I wretched as the substance pooled onto the tip of my tongue, spitting desperately onto the ground in a pitiful attempt to rid myself of the taste, an atrocious medley of metal, filth, and the unsettling knowledge that this was likely my own lifeblood. That jolted me back into a more lucid state. In perhaps the first conscious movement since I awoke, I gripped at my throat, tearing away at the tight collar of my clothing—a dress, I recognized, though it wasn't especially elegant given its soiled condition—in search of the wound that had left me in a pool of blood. I found nothing. Physically, I seemed to be in perfect shape, but the scent and feel of blood along my skinwas unmistakable.

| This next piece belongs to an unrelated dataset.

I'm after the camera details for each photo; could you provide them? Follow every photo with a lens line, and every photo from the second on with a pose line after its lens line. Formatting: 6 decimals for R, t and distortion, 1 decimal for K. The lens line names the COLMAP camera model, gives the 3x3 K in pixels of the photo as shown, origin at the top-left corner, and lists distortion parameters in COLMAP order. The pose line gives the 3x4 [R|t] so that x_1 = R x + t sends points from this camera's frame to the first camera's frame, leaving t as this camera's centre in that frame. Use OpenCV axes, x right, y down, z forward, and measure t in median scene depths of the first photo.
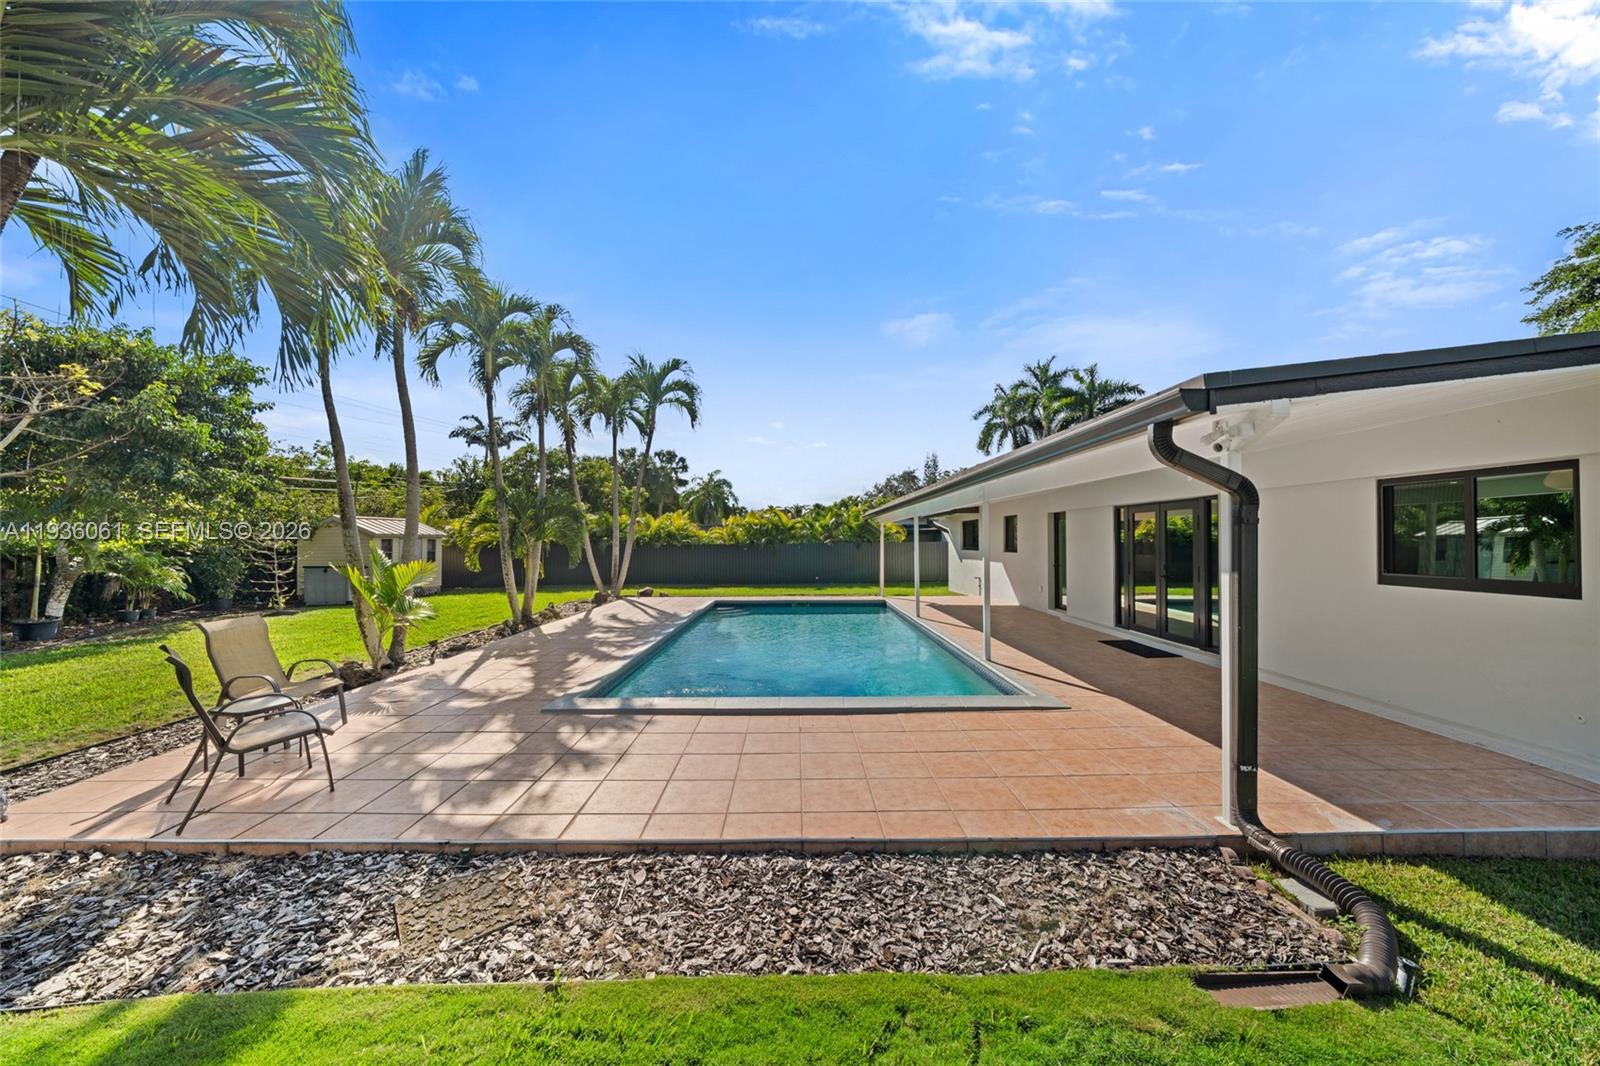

I stepped backwards in an attempt to distance myself from the scene before me, but approximately three meters away, my back collided with a firm wall, chips of wood slicing and leaving splinters along my exposed back, prompting me to hiss an incoherent curse from my lips. My muscles tensed from the pain.

Aided by the thin streaks of light peering through the wooden wall's shallow cracks, I spied the silhouette of a doorframe just to my right. I promptly reached for the crude door latch, using perhaps a bit too much force in my efforts to quickly escape whatever building I had been made captive in. The rotten wood threatened to rip from its hinges as I stumbled forward, expecting it to be heavier or perhaps locked from the outside.

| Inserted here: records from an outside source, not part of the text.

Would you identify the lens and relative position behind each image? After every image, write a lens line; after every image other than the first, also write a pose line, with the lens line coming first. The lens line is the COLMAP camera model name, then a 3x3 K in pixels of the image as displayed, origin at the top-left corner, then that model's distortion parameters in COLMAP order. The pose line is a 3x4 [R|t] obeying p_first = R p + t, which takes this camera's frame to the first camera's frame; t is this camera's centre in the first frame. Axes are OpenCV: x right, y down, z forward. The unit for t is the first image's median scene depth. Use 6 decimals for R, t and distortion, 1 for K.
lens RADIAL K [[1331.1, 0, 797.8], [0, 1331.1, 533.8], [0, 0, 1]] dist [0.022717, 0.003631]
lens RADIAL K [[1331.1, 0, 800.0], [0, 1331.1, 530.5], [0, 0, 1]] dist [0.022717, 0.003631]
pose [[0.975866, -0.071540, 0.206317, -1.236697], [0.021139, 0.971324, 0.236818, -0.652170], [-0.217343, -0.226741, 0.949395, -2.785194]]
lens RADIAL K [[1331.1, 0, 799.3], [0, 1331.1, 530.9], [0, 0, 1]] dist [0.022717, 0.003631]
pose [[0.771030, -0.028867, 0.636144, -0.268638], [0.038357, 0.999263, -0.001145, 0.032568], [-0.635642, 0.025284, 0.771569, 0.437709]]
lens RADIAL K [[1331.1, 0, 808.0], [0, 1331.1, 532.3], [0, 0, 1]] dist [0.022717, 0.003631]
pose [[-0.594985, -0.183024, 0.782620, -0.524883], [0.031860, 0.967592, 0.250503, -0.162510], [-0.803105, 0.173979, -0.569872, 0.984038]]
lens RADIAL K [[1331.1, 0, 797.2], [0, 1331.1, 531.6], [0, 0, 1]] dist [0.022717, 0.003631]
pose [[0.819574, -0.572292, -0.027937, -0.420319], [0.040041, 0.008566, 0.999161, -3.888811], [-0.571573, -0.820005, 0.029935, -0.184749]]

My eyes were met with a vast grove of pine trees adorned with countless ribbons of ice and snow, each glistening with the light of dawn. The building in which I awoke, as I now realized, was a worn logger's cabin akin to something an old cartoon's lumberjack and his thick-coated hound would take shelter in during the harsh winter storms and freezing nights. Whichever lumberjack had made shelter in the shack, I was quite certain it had served him well as my exposed skin, now protected by neither cloth nor shelter, suffered the bite of cold air. Nonetheless, it served my thoughts far better than the gore-stained dirt in which I previously laid.

When I was sufficiently far from the shack's entrance, my knees buckled beneath me. I collapsed into the thin layer of snow that coated the ground, my arms supporting my upper body in an awkward lay. The air was much easier to inhale without the ominous looming of a graphic murder—though I was still uncertain of who the victim was or my role in the scene—and residual dust.

Although at last I could dwell on my situation, there was little logic to be found. I had gotten in a car accident—I remembered the pain quite vividly—and awoken in a mysterious lodge in blood, the wounds that should have been completely faded. My hair was a deep brown and noticeably longer, grown to an utterly impractical length, my skin a shade fairer than usual, and the numerous tiny scars and callouses on my hands that I had accumulated over the years dissolved into nothingness. There was clearly something amiss, though I couldn't fathom an explanation beyond something fantastical; I felt too lucid for this to be delusion. I wasn't content with simply moving on, but I was completely stumped at the situation, and I was still in the middle of nowhere without hope of returning home.

I rose to my feet once more. The cold was finally becoming unbearable, and though the sickening sight of blood was still fresh in my mind, my stomach roared with hunger. My only solace, I assumed, would be within the shack. It seemed a much better alternative to wandering without warmth or clear direction, at least until I was properly satiated and properly clothed. As I approached the entrance once more, I covered my mouth and nose with a relatively unsullied piece of fabric. I nudged open the door once more and entered the shack.